- _Source records_:
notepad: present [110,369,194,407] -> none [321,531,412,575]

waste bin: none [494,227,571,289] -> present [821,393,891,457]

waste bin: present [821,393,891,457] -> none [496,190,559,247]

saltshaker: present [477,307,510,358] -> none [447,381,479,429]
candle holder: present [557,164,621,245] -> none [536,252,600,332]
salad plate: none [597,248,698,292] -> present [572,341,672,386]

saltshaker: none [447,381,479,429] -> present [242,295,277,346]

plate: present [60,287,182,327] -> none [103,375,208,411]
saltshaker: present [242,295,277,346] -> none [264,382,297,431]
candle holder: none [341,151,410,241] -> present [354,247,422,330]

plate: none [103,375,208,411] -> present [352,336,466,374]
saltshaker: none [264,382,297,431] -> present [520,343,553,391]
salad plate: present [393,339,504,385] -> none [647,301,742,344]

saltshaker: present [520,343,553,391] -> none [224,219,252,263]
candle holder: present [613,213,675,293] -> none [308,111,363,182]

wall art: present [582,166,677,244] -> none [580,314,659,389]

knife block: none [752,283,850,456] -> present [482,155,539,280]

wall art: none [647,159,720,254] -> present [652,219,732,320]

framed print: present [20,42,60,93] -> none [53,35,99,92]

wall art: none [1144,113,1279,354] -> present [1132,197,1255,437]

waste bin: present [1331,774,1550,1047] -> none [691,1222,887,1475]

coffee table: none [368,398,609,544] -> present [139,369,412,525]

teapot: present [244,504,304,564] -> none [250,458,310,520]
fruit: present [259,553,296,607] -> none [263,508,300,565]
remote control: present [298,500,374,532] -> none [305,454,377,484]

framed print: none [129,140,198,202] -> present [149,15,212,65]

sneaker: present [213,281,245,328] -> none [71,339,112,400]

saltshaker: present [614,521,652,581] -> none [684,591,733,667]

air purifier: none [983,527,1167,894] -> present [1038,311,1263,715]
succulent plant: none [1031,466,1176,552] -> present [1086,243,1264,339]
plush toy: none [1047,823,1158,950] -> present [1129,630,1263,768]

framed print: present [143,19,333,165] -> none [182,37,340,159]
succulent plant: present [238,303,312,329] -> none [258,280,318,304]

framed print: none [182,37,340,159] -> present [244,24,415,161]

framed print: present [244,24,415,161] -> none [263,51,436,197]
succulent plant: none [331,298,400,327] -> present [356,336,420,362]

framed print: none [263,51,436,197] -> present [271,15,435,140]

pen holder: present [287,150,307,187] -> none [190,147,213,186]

- _Aim of the exercise_:
Given the records above, reproduce precisely and only the lines between the line holding "salad plate: present" and the line holding "knife block: none", inclusive.

- _Answer space_:
salad plate: present [393,339,504,385] -> none [647,301,742,344]

saltshaker: present [520,343,553,391] -> none [224,219,252,263]
candle holder: present [613,213,675,293] -> none [308,111,363,182]

wall art: present [582,166,677,244] -> none [580,314,659,389]

knife block: none [752,283,850,456] -> present [482,155,539,280]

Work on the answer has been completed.